● **Try it**:
Reproduce the text of every entry below word for word, leaving out the pictures and their markers.

● **Records**:
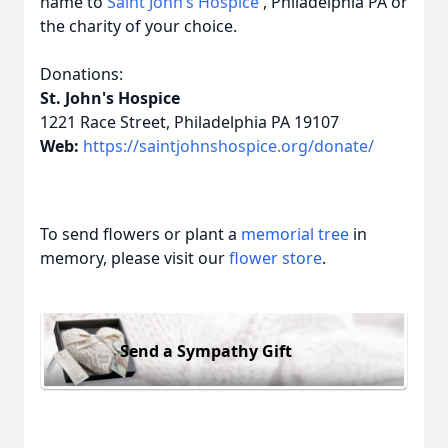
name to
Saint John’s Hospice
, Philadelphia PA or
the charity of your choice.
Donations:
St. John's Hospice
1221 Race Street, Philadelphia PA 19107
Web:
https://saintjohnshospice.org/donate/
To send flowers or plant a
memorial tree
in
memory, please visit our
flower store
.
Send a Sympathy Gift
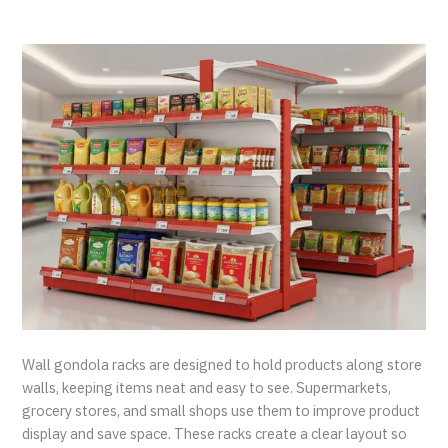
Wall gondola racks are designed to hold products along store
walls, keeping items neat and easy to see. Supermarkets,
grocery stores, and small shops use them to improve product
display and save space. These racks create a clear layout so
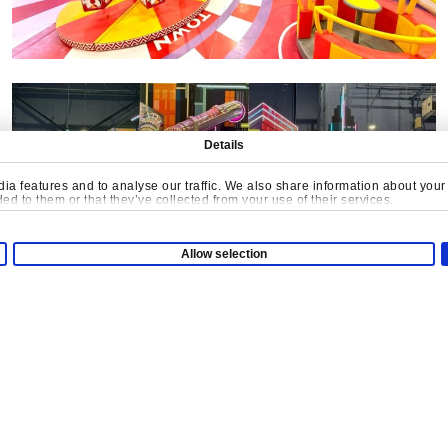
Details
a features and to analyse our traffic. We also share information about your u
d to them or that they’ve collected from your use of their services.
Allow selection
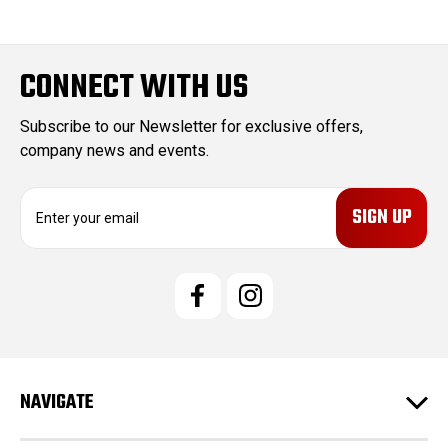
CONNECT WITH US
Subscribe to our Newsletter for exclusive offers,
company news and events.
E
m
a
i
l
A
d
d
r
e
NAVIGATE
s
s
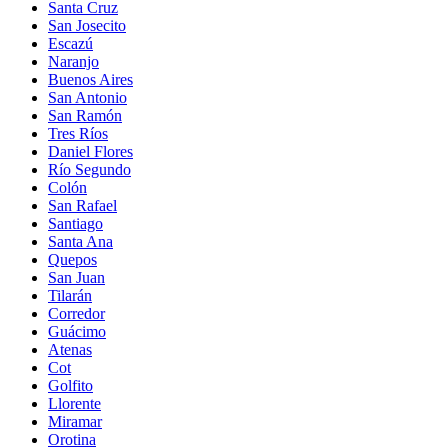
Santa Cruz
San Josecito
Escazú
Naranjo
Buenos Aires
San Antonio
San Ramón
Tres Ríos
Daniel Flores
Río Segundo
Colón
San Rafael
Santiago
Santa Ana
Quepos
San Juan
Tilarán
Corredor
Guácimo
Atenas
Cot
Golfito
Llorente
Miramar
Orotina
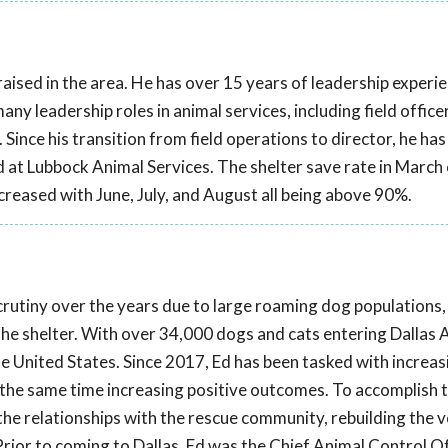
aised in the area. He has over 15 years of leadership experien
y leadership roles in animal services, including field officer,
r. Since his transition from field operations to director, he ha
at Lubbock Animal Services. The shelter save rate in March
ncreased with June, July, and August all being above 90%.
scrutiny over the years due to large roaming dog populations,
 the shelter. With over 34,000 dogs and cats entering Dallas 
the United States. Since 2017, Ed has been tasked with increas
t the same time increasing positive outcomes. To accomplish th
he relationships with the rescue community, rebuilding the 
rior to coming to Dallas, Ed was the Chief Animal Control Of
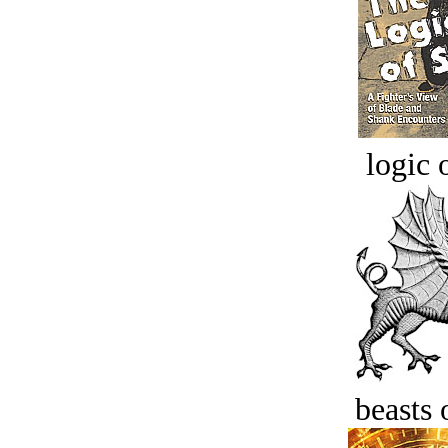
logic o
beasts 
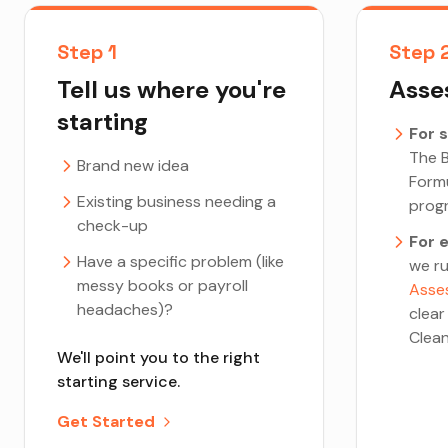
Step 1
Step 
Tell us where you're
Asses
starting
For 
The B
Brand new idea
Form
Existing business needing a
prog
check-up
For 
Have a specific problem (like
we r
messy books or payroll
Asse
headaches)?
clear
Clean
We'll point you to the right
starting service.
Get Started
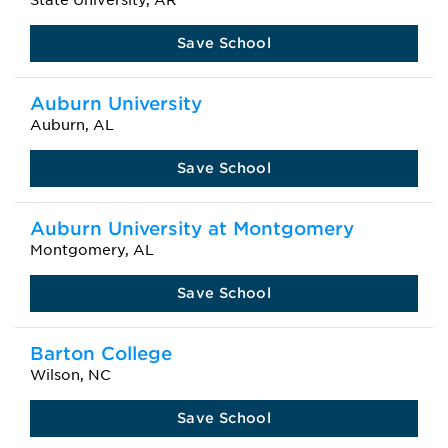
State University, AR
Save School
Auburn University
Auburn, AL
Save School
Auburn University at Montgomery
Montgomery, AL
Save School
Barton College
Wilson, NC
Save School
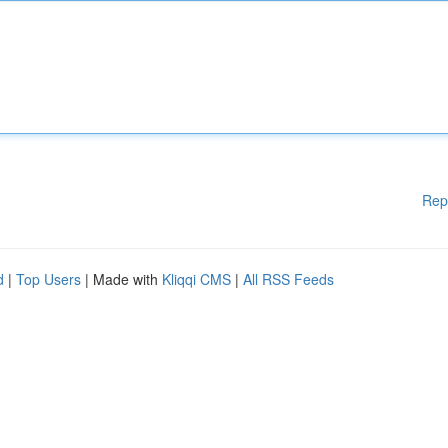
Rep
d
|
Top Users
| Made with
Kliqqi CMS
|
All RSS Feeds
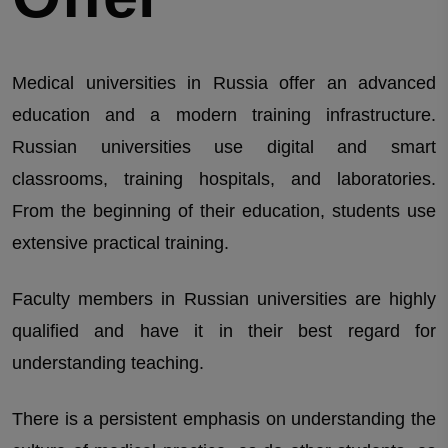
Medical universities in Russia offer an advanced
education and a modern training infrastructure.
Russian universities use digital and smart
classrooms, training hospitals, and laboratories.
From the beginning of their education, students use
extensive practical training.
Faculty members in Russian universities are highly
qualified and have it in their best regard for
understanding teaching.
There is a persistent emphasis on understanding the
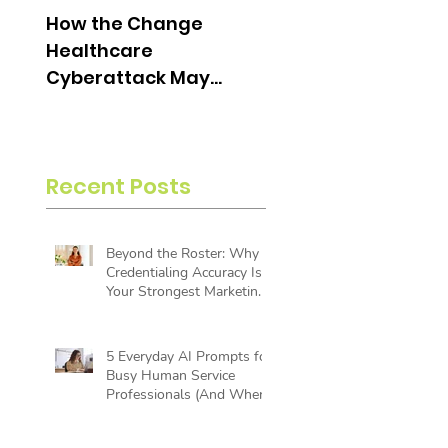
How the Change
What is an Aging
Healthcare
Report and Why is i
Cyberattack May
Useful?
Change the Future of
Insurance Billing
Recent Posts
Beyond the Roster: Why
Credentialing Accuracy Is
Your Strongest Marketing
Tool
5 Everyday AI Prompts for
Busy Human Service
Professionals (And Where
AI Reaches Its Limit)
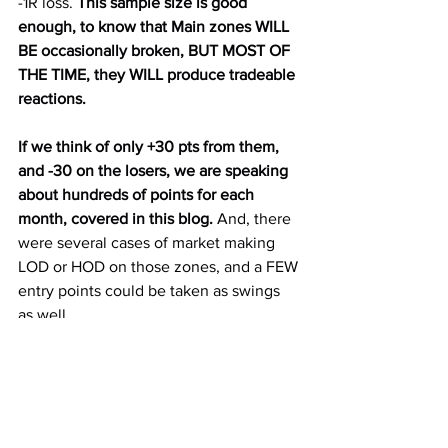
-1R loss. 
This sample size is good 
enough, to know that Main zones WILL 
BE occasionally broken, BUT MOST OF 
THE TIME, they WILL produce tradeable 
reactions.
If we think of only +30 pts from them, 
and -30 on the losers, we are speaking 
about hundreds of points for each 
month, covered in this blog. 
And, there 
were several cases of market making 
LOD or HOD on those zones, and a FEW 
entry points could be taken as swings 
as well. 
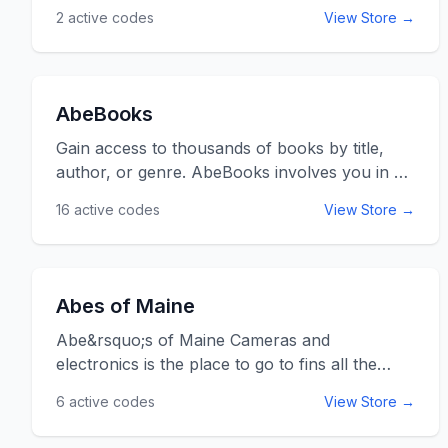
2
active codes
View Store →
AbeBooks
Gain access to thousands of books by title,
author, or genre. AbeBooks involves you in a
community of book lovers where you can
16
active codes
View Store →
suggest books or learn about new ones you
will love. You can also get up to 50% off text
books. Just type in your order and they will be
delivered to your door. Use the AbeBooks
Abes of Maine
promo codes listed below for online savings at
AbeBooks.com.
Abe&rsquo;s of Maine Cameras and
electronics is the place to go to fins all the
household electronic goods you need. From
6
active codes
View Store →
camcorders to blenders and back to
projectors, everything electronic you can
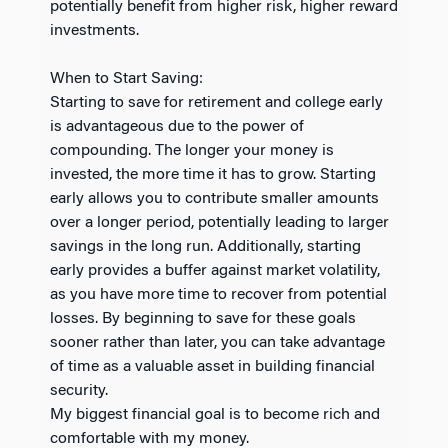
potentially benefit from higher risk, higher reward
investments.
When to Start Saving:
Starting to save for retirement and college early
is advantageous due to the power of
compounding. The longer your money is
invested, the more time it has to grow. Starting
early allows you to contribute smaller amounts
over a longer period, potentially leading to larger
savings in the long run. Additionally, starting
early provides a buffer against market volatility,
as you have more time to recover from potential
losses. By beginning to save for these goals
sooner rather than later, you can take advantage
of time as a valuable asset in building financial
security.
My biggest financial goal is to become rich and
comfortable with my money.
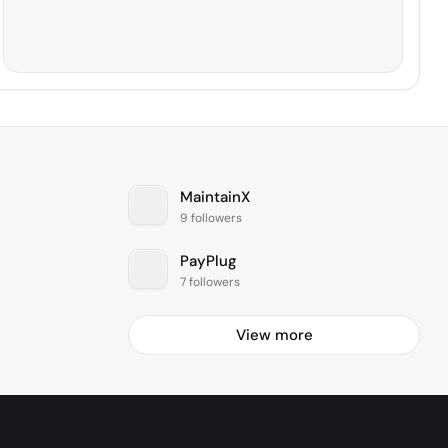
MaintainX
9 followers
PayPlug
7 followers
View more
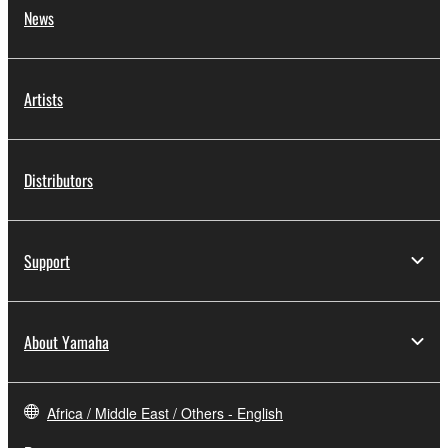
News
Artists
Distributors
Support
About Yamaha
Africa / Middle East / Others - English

● **Exercise output**:
name to
Saint John’s Hospice
, Philadelphia PA or
the charity of your choice.
Donations:
St. John's Hospice
1221 Race Street, Philadelphia PA 19107
Web:
https://saintjohnshospice.org/donate/
To send flowers or plant a
memorial tree
in
memory, please visit our
flower store
.
Send a Sympathy Gift
Wall gondola racks are designed to hold products along store
walls, keeping items neat and easy to see. Supermarkets,
grocery stores, and small shops use them to improve product
display and save space. These racks create a clear layout so
Details
a features and to analyse our traffic. We also share information about your u
d to them or that they’ve collected from your use of their services.
Allow selection
CONNECT WITH US
Subscribe to our Newsletter for exclusive offers,
company news and events.
E
m
a
i
l
A
d
d
r
e
NAVIGATE
s
s
Santa Cruz
San Josecito
Escazú
Naranjo
Buenos Aires
San Antonio
San Ramón
Tres Ríos
Daniel Flores
Río Segundo
Colón
San Rafael
Santiago
Santa Ana
Quepos
San Juan
Tilarán
Corredor
Guácimo
Atenas
Cot
Golfito
Llorente
Miramar
Orotina
aised in the area. He has over 15 years of leadership experien
y leadership roles in animal services, including field officer,
r. Since his transition from field operations to director, he ha
at Lubbock Animal Services. The shelter save rate in March
ncreased with June, July, and August all being above 90%.
scrutiny over the years due to large roaming dog populations,
 the shelter. With over 34,000 dogs and cats entering Dallas 
the United States. Since 2017, Ed has been tasked with increas
t the same time increasing positive outcomes. To accomplish th
he relationships with the rescue community, rebuilding the 
rior to coming to Dallas, Ed was the Chief Animal Control Of
logic o
beasts 
Step 1
Step 
Tell us where you're
Asses
starting
For 
The B
Brand new idea
Form
Existing business needing a
prog
check-up
For 
Have a specific problem (like
we r
messy books or payroll
Asse
headaches)?
clear
Clean
We'll point you to the right
starting service.
Get Started
State University, AR
Save School
Auburn University
Auburn, AL
Save School
Auburn University at Montgomery
Montgomery, AL
Save School
Barton College
Wilson, NC
Save School
Rep
d
|
Top Users
| Made with
Kliqqi CMS
|
All RSS Feeds
Medical universities in Russia offer an advanced
education and a modern training infrastructure.
Russian universities use digital and smart
classrooms, training hospitals, and laboratories.
From the beginning of their education, students use
extensive practical training.
Faculty members in Russian universities are highly
qualified and have it in their best regard for
understanding teaching.
There is a persistent emphasis on understanding the
How the Change
What is an Aging
Healthcare
Report and Why is i
Cyberattack May
Useful?
Change the Future of
Insurance Billing
Recent Posts
Beyond the Roster: Why
Credentialing Accuracy Is
Your Strongest Marketing
Tool
5 Everyday AI Prompts for
Busy Human Service
Professionals (And Where
AI Reaches Its Limit)
-1R loss. 
This sample size is good 
enough, to know that Main zones WILL 
BE occasionally broken, BUT MOST OF 
THE TIME, they WILL produce tradeable 
reactions.
If we think of only +30 pts from them, 
and -30 on the losers, we are speaking 
about hundreds of points for each 
month, covered in this blog. 
And, there 
were several cases of market making 
LOD or HOD on those zones, and a FEW 
entry points could be taken as swings 
as well. 
2
active codes
View Store →
AbeBooks
Gain access to thousands of books by title,
author, or genre. AbeBooks involves you in a
community of book lovers where you can
16
active codes
View Store →
suggest books or learn about new ones you
will love. You can also get up to 50% off text
books. Just type in your order and they will be
delivered to your door. Use the AbeBooks
Abes of Maine
promo codes listed below for online savings at
AbeBooks.com.
Abe&rsquo;s of Maine Cameras and
electronics is the place to go to fins all the
household electronic goods you need. From
6
active codes
View Store →
camcorders to blenders and back to
projectors, everything electronic you can
potentially benefit from higher risk, higher reward
investments.
When to Start Saving:
Starting to save for retirement and college early
is advantageous due to the power of
compounding. The longer your money is
invested, the more time it has to grow. Starting
early allows you to contribute smaller amounts
over a longer period, potentially leading to larger
savings in the long run. Additionally, starting
early provides a buffer against market volatility,
as you have more time to recover from potential
losses. By beginning to save for these goals
sooner rather than later, you can take advantage
of time as a valuable asset in building financial
security.
My biggest financial goal is to become rich and
comfortable with my money.
MaintainX
9 followers
PayPlug
7 followers
View more
News
Artists
Distributors
Support
About Yamaha
Africa / Middle East / Others - English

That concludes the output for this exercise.